Positionnement du réel

15 Août 2017, 09:18am

Publié par pascal doyelle

Mais auparavant saisie de l’historicité depuis dieu et le christ et les grecs.

On a donc découvert autour de la méditerranée (ce qui dura quand même plusieurs siècles, patients, voire un millénaire ou plus) qu’il existait une structure antérieure à toute représentation. Ce qui peut se traduire par : puisque autour du bassin il est une telle réunion de peuples et de cultures et un tel mélange, il émerge deux instances (instanciations) qui régularisent notre situation dispersée ; à savoir qu’il existe un monde et un seul (et non une pluralité de mondes séparés les uns des autres et valant certes mais chacun pour lui-même, avec son langage, son groupe qui se mythologise, écrit sa propre histoire et perçoit le monde selon ses échanges et ses esthétiques ritualisés, etc ; l’ensemble des peuples et civilisations déployant ce que l’on nomme culture, tandis que ce qui commence par la méditerranée, ce qui est quand même schématique mais bon, avec la méditerranée débute l’acculturation généralisée, comme on a vu cent fois), et qu’il existe, pour chacun, son propre corps.

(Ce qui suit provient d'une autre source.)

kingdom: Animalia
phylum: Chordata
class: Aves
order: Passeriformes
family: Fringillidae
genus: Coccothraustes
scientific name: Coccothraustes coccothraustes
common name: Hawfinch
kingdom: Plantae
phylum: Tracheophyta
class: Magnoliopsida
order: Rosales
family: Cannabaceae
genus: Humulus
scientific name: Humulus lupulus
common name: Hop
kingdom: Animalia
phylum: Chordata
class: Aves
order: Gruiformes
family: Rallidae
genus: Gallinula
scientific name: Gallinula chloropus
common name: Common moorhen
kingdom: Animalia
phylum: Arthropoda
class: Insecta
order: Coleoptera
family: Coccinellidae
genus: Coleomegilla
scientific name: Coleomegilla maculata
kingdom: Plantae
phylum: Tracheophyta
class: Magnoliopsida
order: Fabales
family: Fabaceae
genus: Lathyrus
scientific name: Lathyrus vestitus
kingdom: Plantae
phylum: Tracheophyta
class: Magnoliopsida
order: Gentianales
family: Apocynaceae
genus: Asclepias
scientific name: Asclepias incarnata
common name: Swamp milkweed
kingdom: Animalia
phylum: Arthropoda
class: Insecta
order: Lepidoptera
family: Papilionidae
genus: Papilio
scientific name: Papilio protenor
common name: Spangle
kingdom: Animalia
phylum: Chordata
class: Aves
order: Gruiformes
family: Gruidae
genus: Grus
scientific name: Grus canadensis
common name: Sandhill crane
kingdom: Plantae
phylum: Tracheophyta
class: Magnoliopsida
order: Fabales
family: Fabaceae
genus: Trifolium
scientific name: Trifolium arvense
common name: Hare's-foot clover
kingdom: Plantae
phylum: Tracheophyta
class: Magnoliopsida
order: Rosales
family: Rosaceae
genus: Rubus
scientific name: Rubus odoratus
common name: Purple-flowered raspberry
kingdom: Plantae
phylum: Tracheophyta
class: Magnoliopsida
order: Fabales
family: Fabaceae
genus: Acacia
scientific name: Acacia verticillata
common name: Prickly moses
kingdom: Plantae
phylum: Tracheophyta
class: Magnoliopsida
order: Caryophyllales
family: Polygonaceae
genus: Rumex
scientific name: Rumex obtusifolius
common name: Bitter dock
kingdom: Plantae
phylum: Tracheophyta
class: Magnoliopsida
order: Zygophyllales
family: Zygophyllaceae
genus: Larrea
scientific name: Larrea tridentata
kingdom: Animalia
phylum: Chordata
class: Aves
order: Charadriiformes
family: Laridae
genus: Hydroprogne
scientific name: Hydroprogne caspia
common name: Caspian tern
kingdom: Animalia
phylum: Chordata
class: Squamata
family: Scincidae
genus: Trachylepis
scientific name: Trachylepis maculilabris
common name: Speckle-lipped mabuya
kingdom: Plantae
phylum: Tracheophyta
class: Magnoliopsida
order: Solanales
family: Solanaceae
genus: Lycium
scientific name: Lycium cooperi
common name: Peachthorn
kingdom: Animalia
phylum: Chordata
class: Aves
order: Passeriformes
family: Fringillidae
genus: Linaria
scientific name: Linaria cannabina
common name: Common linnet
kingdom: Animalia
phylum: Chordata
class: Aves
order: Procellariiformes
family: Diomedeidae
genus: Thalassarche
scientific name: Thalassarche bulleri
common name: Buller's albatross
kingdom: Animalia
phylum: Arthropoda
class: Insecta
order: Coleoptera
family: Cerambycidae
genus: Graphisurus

Il est certain que par exemple l’islam comme originellement le judaïsme, permettent d’instruire (au sens de lancer des instructions, des informations dans la perception, le corps l’imagination, le vécu et langage etc) cette irruption de la structure et en tant que Collectif, comme communauté de second niveau, autrement architecturée ; la communauté n’y est pas une communauté fondée par ex sur la même perception du même monde, mais sur l’interruption que le Un tout-autre fait subir à toute humanisation et recadrant intégralement la réalité et les corps. Mais il est aussi assez clair que le christianisme occupe une place tellement singulière que l’on ne peut pas le passer sous silence, autant le dire. En ceci qu’il est question du corps et que, peu importe votre communauté, chacun, chaque individu est ce corps qu’il est ; et que donc est dressé, au sens propre et figuré, le corps du christique (on dit « le christique » en ceci que l’on entend, quand même, séparé le christique lui-même de l’église, de l’institution, qui est, elle, comme toute et n’importe quelle institution humaine, plus ou moins accaparée par ses propres nécessités ; se constituer, se maintenir, se développer, etc, ce qui ne va jamais sans mal).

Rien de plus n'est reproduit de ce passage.